Records from a collection
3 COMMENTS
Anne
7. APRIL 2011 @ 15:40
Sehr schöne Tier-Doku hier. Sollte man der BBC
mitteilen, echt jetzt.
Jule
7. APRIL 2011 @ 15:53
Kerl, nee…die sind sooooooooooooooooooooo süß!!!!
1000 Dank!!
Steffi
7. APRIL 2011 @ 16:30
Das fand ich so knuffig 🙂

■ **EXERCISE OBJECTIVE**
Repeat all of the entries above exactly.

■ **COMPLETED TASK**
3 COMMENTS
Anne
7. APRIL 2011 @ 15:40
Sehr schöne Tier-Doku hier. Sollte man der BBC
mitteilen, echt jetzt.
Jule
7. APRIL 2011 @ 15:53
Kerl, nee…die sind sooooooooooooooooooooo süß!!!!
1000 Dank!!
Steffi
7. APRIL 2011 @ 16:30
Das fand ich so knuffig 🙂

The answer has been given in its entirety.